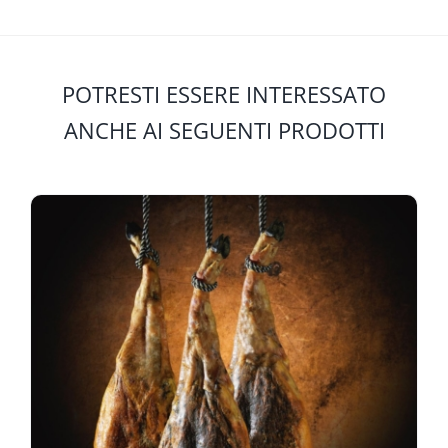
POTRESTI ESSERE INTERESSATO
ANCHE AI SEGUENTI PRODOTTI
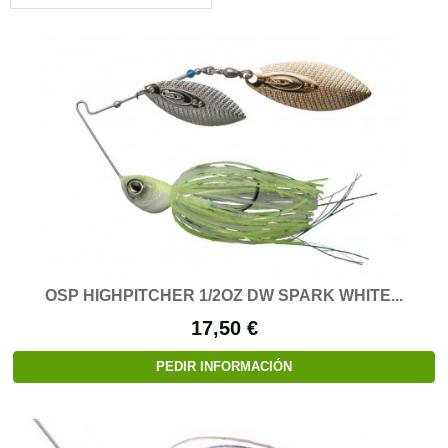
OSP HIGHPITCHER 1/2OZ DW SPARK WHITE...
17,50 €
PEDIR INFORMACIÓN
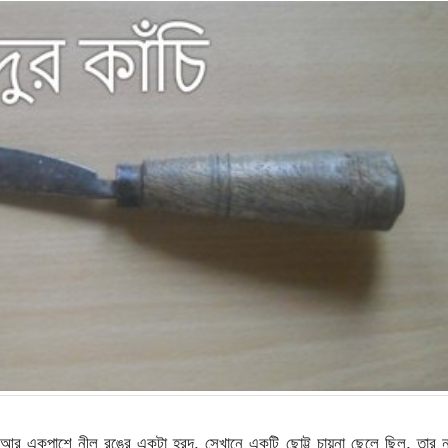
আর একপাশে নীল রঙের একটা হ্রদ, সেখানে একটি ছোট্ট চায়না ছেলে ছিল, তার 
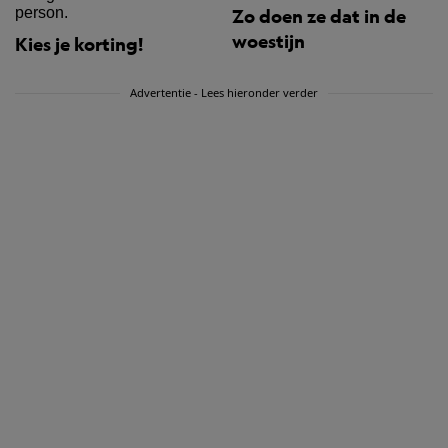
Zo doen ze dat in de
woestijn
Kies je korting!
Advertentie - Lees hieronder verder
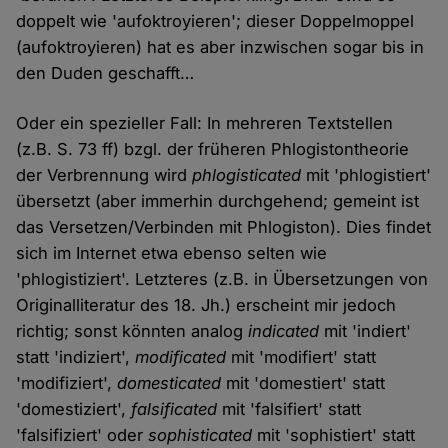
doppelt wie 'aufoktroyieren'; dieser Doppelmoppel
(aufoktroyieren) hat es aber inzwischen sogar bis in
den Duden geschafft…
Oder ein spezieller Fall: In mehreren Textstellen
(z.B. S. 73 ff) bzgl. der früheren Phlogistontheorie
der Verbrennung wird
phlogisticated
mit 'phlogistiert'
übersetzt (aber immerhin durchgehend; gemeint ist
das Versetzen/Verbinden mit Phlogiston). Dies findet
sich im Internet etwa ebenso selten wie
'phlogistiziert'. Letzteres (z.B. in Übersetzungen von
Originalliteratur des 18. Jh.) erscheint mir jedoch
richtig; sonst könnten analog
indicated
mit 'indiert'
statt 'indiziert',
modificated
mit 'modifiert' statt
'modifiziert',
domesticated
mit 'domestiert' statt
'domestiziert',
falsificated
mit 'falsifiert' statt
'falsifiziert' oder
sophisticated
mit 'sophistiert' statt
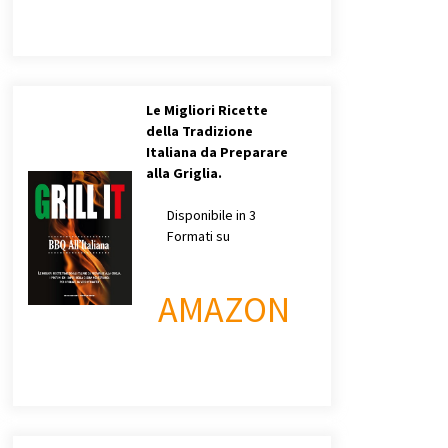
Le Migliori Ricette
della Tradizione
Italiana da Preparare
alla Griglia.
Disponibile in 3
Formati su
AMAZON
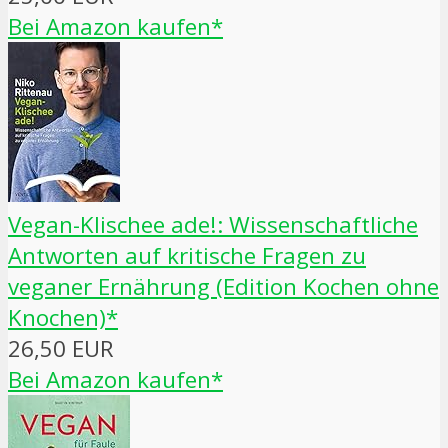
Bei Amazon kaufen*
Vegan-Klischee ade!: Wissenschaftliche
Antworten auf kritische Fragen zu
veganer Ernährung (Edition Kochen ohne
Knochen)*
26,50 EUR
Bei Amazon kaufen*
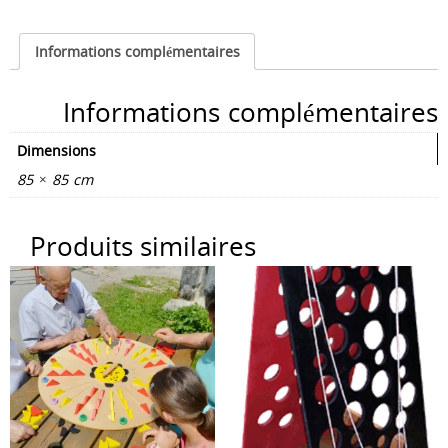
Informations complémentaires
Informations complémentaires
Dimensions
85 × 85 cm
Produits similaires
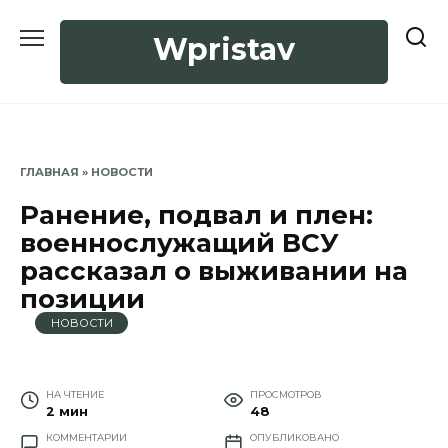
Перейти
к
Wpristav
содержанию
ГЛАВНАЯ
»
НОВОСТИ
Ранение, подвал и плен:
военнослужащий ВСУ
рассказал о выживании на
позиции
НОВОСТИ
НА ЧТЕНИЕ
ПРОСМОТРОВ
2 мин
48
КОММЕНТАРИИ
ОПУБЛИКОВАНО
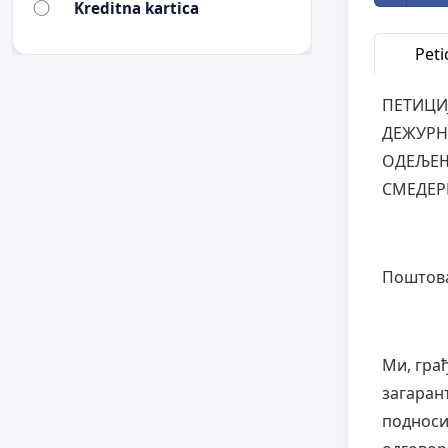
Kreditna kartica
Petic
ПЕТИЦИ
ДЕЖУРН
ОДЕЉЕЊ
СМЕДЕР
Поштов
Ми, гра
загаран
подноси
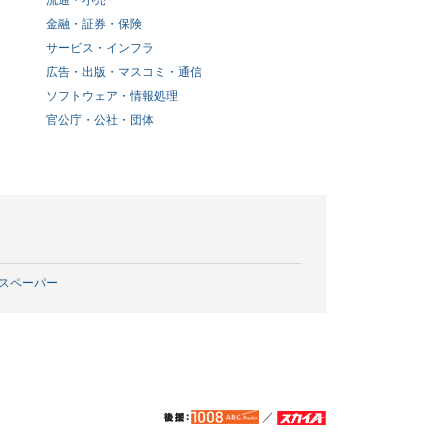
流通・小売
金融・証券・保険
サービス・インフラ
広告・出版・マスコミ・通信
ソフトウェア・情報処理
官公庁・公社・団体
スペーパー
／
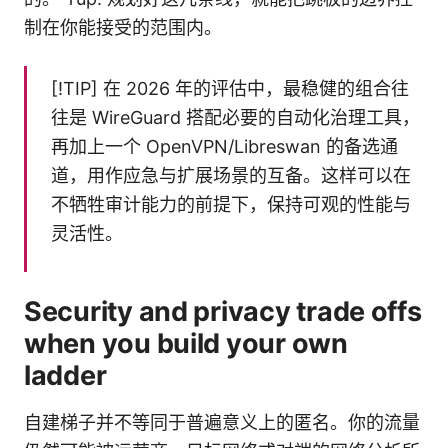
制在你能接受的范围内。
[!TIP] 在 2026 年的评估中，最稳健的组合往
往是 WireGuard 搭配必要的自动化治理工具，
再加上一个 OpenVPN/Libreswan 的备选通
道，用作应急与扩展场景的互备。这样可以在
不牺牲审计能力的前提下，保持可观的性能与
灵活性。
Security and privacy trade offs
when you build your own
ladder
自建梯子并不等同于普遍意义上的匿名。你的流量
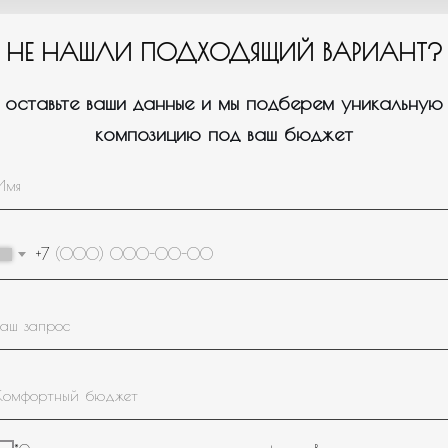
НЕ НАШЛИ ПОДХОДЯЩИЙ ВАРИАНТ?
оставьте ваши данные и мы подберем уникальную
композицию под ваш бюджет
Пройдите тест, который поможем нам подобрать для вас
1
нужное оформление/композицию.
+7
Для кого или на какое событие вам
нужны шары?
Девочке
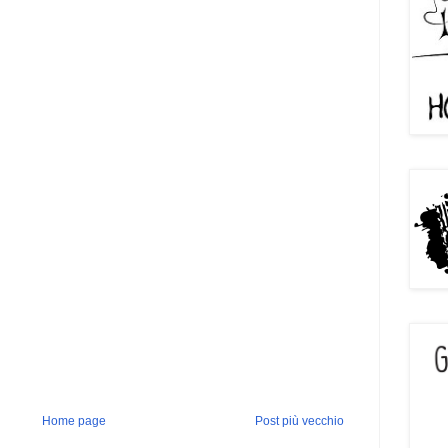
Home page
Post più vecchio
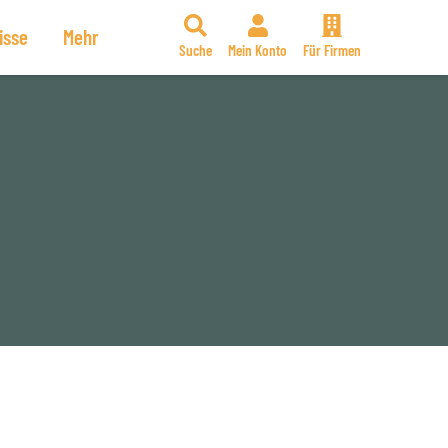
isse
Mehr
Suche
Mein Konto
Für Firmen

§ EXERCISE GOAL: Your answer must be only the lines from the one that holds "道，用作应急与扩展场景的互备。这样可以在" to the end of the listing, each restated word for word, with both ends kept and pictures left out.

§ SOLVED EXERCISE:
道，用作应急与扩展场景的互备。这样可以在
不牺牲审计能力的前提下，保持可观的性能与
灵活性。
Security and privacy trade offs
when you build your own
ladder
自建梯子并不等同于普遍意义上的匿名。你的流量
НЕ НАШЛИ ПОДХОДЯЩИЙ ВАРИАНТ?
оставьте ваши данные и мы подберем уникальную
композицию под ваш бюджет
Пройдите тест, который поможем нам подобрать для вас
1
нужное оформление/композицию.
+7
Для кого или на какое событие вам
нужны шары?
Девочке
Home page
Post più vecchio
isse
Mehr
Suche
Mein Konto
Für Firmen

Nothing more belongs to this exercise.